The idea!
The idea!”
She burst into tears.
“I might as well have married a dummy.”
“Well, I’m willing to talk to you,” he protested sourly, “but nothing I say to you seems to suit you.
What do you want me to say?”
It seemed, indeed, when she was in this temper, that she could not be pleased.
She was annoyed and irritable if people agreed carefully with all her utterances; she was annoyed equally by their disagreement and by their silence.
A remark about the weather, the most studiously uncontroversial opinion, aroused her annoyance.
Sometimes at night she would weep hysterically upon her pillow, and turn fiercely upon her mate.
“Leave me!
Go away!
Get out!
I hate you!”
He would rise obediently and go downstairs, but before he reached the living-room she would call fearfully after him, asking him to return.
She lavished kisses and abuse on him by turns: the mothering tenderness, in which she was drowning for want of a child, she poured out on a dirty little mongrel dog which had trotted in from the streets one night, half-dead from starvation.
He was a snarling little brute with a rough black-and-white pelt, and an ugly lift of teeth for every one but his master and mistress, but he had grown waddling-fat upon choice meats and livers; he slept warmly on a velvet cushion and rode out with them, snarling at passers-by.
She smothered the little cur with slaps and kisses, devoured him with baby-talk, and hated any one who disliked his mongrel viciousness.
But most of her time, her love, her blazing energy, she gave to the care of her father.
Her feeling toward Eliza was more bitter than ever: it was one of constant chaffering irritability, mounting at times to hatred.
She would rail against her mother for hours:
“I believe she’s gone crazy.
Don’t you think so?
Sometimes I think we ought to get guardians appointed and keep her under custody.
Do you know that I buy almost every bite of food that goes into that house?
Do you?
If it weren’t for me, she’d let him die right under her eyes.
Don’t you know she would?
She’s got so stingy she won’t even buy food for herself.
Why, good heavens!” she burst out in strong exasperation.

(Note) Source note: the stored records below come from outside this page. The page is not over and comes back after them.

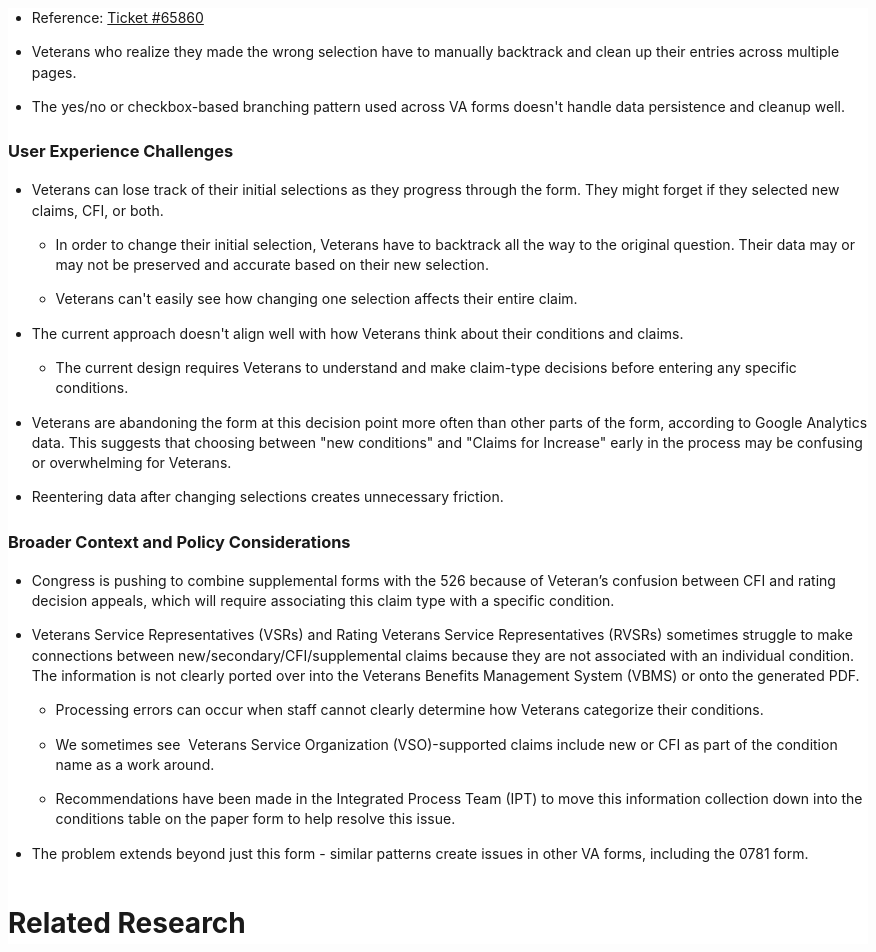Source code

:   - Reference: [Ticket #65860](https://github.com/department-of-veterans-affairs/va.gov-team/issues/61117)

- Veterans who realize they made the wrong selection have to manually backtrack and clean up their entries across multiple pages.

- The yes/no or checkbox-based branching pattern used across VA forms doesn't handle data persistence and cleanup well.


### **User Experience Challenges**

- Veterans can lose track of their initial selections as they progress through the form. They might forget if they selected new claims, CFI, or both. 

  - In order to change their initial selection, Veterans have to backtrack all the way to the original question. Their data may or may not be preserved and accurate based on their new selection. 

  - Veterans can't easily see how changing one selection affects their entire claim.

- The current approach doesn't align well with how Veterans think about their conditions and claims.

  - The current design requires Veterans to understand and make claim-type decisions before entering any specific conditions.

- Veterans are abandoning the form at this decision point more often than other parts of the form, according to Google Analytics data. This suggests that choosing between "new conditions" and "Claims for Increase" early in the process may be confusing or overwhelming for Veterans.

- Reentering data after changing selections creates unnecessary friction.


### Broader Context and Policy Considerations

- Congress is pushing to combine supplemental forms with the 526 because of Veteran’s confusion between CFI and rating decision appeals, which will require associating this claim type with a specific condition.

- Veterans Service Representatives (VSRs) and Rating Veterans Service Representatives (RVSRs) sometimes struggle to make connections between new/secondary/CFI/supplemental claims because they are not associated with an individual condition. The information is not clearly ported over into the Veterans Benefits Management System (VBMS) or onto the generated PDF.

  - Processing errors can occur when staff cannot clearly determine how Veterans categorize their conditions.

  - We sometimes see  Veterans Service Organization (VSO)-supported claims include new or CFI as part of the condition name as a work around.

  - Recommendations have been made in the Integrated Process Team (IPT) to move this information collection down into the conditions table on the paper form to help resolve this issue.

- The problem extends beyond just this form - similar patterns create issues in other VA forms, including the 0781 form.


# Related Research 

“It’s not my place to do those things.
He’s her husband, not mine!
Do you think it’s right?
Do you?”
And she would almost weep with rage.
And she would burst out on Eliza, thus:
“Mama, in God’s name!
Are you going to let that poor old man in there die for lack of proper care?
Can’t you ever get it into your head that papa’s a sick man?
He’s got to have good food and decent treatment.”
And Eliza, confused and disturbed, would answer:
“Why, child!
What on earth do you mean?
I took him in a big bowl of vegetable soup myself, for his lunch: he ate it all up without stopping.
‘Why, pshaw! Mr. Gant,’ I said (just to cheer him up),
‘I don’t believe there can be much wrong with any one with an appetite like that.
Why, say,’ I said . . .”
“Oh, for heaven’s sake!” cried Helen furiously.
“Papa’s a sick man.
Aren’t you ever going to understand that?